In third quarter 2021, comparable earnings also excluded:
a $55 million after-tax expense with respect to transition payments incurred as part of the VRP
preservation and other costs of $11 million after tax primarily related to the preservation and storage of Keystone XL pipeline project assets.
In second quarter 2021, comparable earnings also excluded:
an incremental $2 million after-tax asset impairment charge, net of expected contractual recoveries and other contractual and legal obligations, related to the termination of the Keystone XL pipeline project
preservation and other costs of $16 million after tax primarily related to the preservation and storage of Keystone XL pipeline project assets and interest expense on the Keystone XL project-level credit facility prior to its termination
a $13 million after-tax recovery of certain costs from the IESO associated with the Ontario natural gas-fired power plants sold in 2020.
In first quarter 2021, comparable earnings also excluded:
an after-tax asset impairment charge, net of expected contractual recoveries and other contractual and legal obligations, of $2.2 billion related to the formal suspension of the Keystone XL pipeline project following the January 20, 2021 revocation of the Presidential Permit.
In fourth quarter 2020, comparable earnings also excluded:
an income tax valuation allowance release of $18 million related to certain prior years' U.S. income tax losses resulting from our reassessment of deferred income tax assets that are more likely than not to be realized
an additional $18 million income tax recovery related to state income taxes on the sale of certain Columbia Midstream assets in 2019
an incremental after-tax loss of $81 million for the three months ended December 31, 2020 related to the sale of our Ontario natural gas-fired power plants.
In third quarter 2020, comparable earnings also excluded:
an incremental after-tax loss of $45 million related to the sale of the Ontario natural gas-fired power plants
a $6 million reduction in the after-tax gain related to the sale of a 65 per cent equity interest in Coastal GasLink LP.

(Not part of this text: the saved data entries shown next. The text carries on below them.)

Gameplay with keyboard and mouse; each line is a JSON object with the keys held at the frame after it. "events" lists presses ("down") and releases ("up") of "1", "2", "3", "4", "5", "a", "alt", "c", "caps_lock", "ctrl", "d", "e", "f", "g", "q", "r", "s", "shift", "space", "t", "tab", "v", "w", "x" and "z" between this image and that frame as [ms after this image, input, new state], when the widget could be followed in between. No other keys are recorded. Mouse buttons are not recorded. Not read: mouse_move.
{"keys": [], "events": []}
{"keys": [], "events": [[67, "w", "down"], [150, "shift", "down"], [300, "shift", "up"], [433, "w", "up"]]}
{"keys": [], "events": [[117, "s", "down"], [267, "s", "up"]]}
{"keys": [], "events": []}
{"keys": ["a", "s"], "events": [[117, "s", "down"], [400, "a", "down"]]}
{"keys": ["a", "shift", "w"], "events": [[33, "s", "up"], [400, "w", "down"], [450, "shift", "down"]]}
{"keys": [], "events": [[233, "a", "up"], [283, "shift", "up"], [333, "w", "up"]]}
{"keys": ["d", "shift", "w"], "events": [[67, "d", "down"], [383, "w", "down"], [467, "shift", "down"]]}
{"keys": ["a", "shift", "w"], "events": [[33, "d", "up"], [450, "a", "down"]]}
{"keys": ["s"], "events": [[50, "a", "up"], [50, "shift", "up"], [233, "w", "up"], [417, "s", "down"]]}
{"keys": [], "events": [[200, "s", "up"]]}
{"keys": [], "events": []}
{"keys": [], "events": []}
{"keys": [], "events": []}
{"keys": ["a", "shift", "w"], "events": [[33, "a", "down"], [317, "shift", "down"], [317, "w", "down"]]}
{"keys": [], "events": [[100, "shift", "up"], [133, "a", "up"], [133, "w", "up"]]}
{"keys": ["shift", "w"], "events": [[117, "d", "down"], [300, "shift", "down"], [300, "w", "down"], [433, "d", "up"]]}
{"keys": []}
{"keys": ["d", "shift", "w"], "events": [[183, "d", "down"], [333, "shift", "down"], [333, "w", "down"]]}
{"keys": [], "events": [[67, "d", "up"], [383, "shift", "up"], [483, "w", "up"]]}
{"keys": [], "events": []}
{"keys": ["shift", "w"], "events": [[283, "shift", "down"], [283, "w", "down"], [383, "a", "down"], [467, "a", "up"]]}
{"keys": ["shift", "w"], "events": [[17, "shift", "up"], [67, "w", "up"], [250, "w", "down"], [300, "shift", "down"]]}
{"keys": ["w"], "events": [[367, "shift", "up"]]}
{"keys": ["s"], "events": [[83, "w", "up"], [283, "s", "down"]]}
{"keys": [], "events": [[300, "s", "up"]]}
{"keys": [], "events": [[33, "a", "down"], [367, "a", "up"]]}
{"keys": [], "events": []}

In second quarter 2020, comparable earnings also excluded:
an after-tax gain of $408 million related to the sale of a 65 per cent equity interest in Coastal GasLink LP
an incremental after-tax loss of $80 million related to the sale of the Ontario natural gas-fired power plants.
In first quarter 2020, comparable earnings also excluded:
an income tax valuation allowance release of $281 million following our reassessment of deferred income tax assets that are deemed more likely than not to be realized
an incremental after-tax loss of $77 million related to the Ontario natural gas-fired power plant assets held for sale.
TC Energy Third Quarter 2021 | 45



In fourth quarter 2019, comparable earnings also excluded:
an income tax valuation allowance release of $195 million related to certain prior years' U.S. income tax losses resulting from our reassessment of deferred income tax assets that are more likely than not to be realized
an incremental after-tax loss of $61 million related to the Ontario natural gas-fired power plant assets held for sale
an additional $19 million expense related to state income taxes on the sale of certain Columbia Midstream assets.